As director of the U.S. Environmental Protection Agency’s NexGen Program, toxicologist Ila Cote leads a collaboration that brings together data, methods, skills and brains from diverse fields to better understand how chemicals interact with living things and the environment. In doing so, scientists hope to answer questions about potential risks from chemical exposure more quickly and cheaply. Cote, who recently hosted a conference about NexGen in Washington, D.C., discussed the effort with Science News chemistry writer Rachel Ehrenberg.
What is risk assessment?
Risk assessment is a process of evaluating information to determine how likely you think some event is; in the case of the EPA, the likelihood of public health or environmental damage. One example is air pollution regulations: We … would take all the information that’s available on the health effects and environmental effects of air pollution, organize it, synthesize it and interpret it and then provide that information to decision makers at EPA.

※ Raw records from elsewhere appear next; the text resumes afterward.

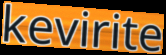
kevirite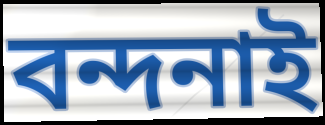
বন্দনাইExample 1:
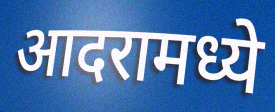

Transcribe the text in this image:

आदरामध्ये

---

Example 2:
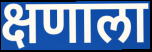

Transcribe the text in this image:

What does molecular biology bring to risk assessment?
It really got a big leap forward with the Human Genome Project and the invention of robots that can do lab work. Now you can generate data both faster and cheaper, and it’s a different kind of data. Molecular biology is really the study of the machinery of cells and how they function, particularly in regard to these important molecules in the cell like DNA, genes and proteins. So with those new ways of looking at the function and the machinery of the cell, we’re gaining new insights.
What are some of these insights?
Understanding how chemicals cause disease, how individuals might differ from one to the other in terms of their response to the same exposure. To go back to [air pollution]: We know that about 30 percent of the population is much more sensitive to ozone. For a long time we didn’t know why. Now we know that part of that is some specific genes that make you more susceptible. That’s probably not the whole story, but that’s one piece. There are differences in metabolism — big differences in the population in how you metabolize things. So any drug where metabolism is involved in an important way, we know that individual responses can differ. We all know people who smoke. And not all of those people will get lung cancer or a smoking-related disease, and it’s been a perplexing question for many years as to why that is. These new methods are providing some insight.

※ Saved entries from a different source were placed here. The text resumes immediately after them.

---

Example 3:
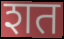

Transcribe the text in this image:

शत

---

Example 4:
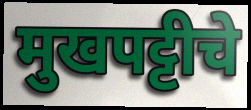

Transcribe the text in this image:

मुखपट्टीचे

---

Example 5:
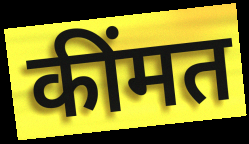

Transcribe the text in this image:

कींमत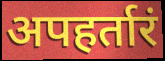
अपहर्तारं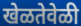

What methods are most promising?
It’s very hard to figure out how to use data in the abstract, so we’re developing some case studies in collaboration with other agencies. We’re taking chemicals that we know a lot about — we know what the public health risks are for these chemicals as well as we know it for anything … — and we want to take the matching molecular biology data and see if we can reverse-engineer to the right answer…. For ozone, we’re looking at lung injury and how that happens through an inflammatory process. So we know, at a chemical level, most of the steps that lead to inflammation. And what we want to do is look at the genes that turn on and off that are associated with inflammation. By looking at the patterns of those genes can you predict the health effects and the magnitude of the response for that individual?
One of the prototypes we’re doing is with benzene, in collaboration with a University of California, Berkeley lab that’s done epidemiology studies of benzene-exposed workers in China. So they can measure how the genes turn on in those people and accurately predict how much benzene they’ve been exposed to and how likely they are to get cancer. So potentially in the future, if we were concerned about a school or a community, one could take a sample of spit or a cheek scraping … and be able to understand what people had been exposed to and how that changed their risk for some specific disease. The technology is just now coming online, and we don’t have enough examples to be able to reliably do it now, but I don’t think it’s that far off in the future.

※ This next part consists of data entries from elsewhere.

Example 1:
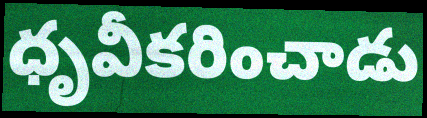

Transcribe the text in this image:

ధృవీకరించాడు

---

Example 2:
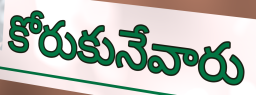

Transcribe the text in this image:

కోరుకునేవారు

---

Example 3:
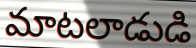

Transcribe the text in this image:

మాటలాడుడి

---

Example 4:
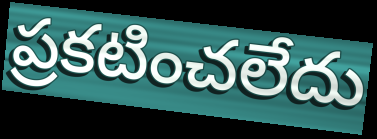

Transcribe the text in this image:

ప్రకటించలేదు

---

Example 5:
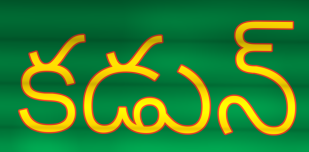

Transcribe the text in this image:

కడున్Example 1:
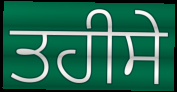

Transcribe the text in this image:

ਤਹੀਸੇ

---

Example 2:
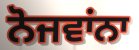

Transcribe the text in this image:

ਨੋਜਵਾਂਨਾ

What are the challenges to implementing a molecular biology approach to toxicology?
In some ways this new data is not very intuitively obvious. In the good old days, you exposed a bunch of rats and half died and half didn’t, and you could say, “That doesn’t look good.” Now what you get is these little bright lights of readouts of a bunch of genes that get up-regulated or down-regulated. And you show that to somebody and they go “What does that mean?” … It requires people who understand biology and computers to understand all these data.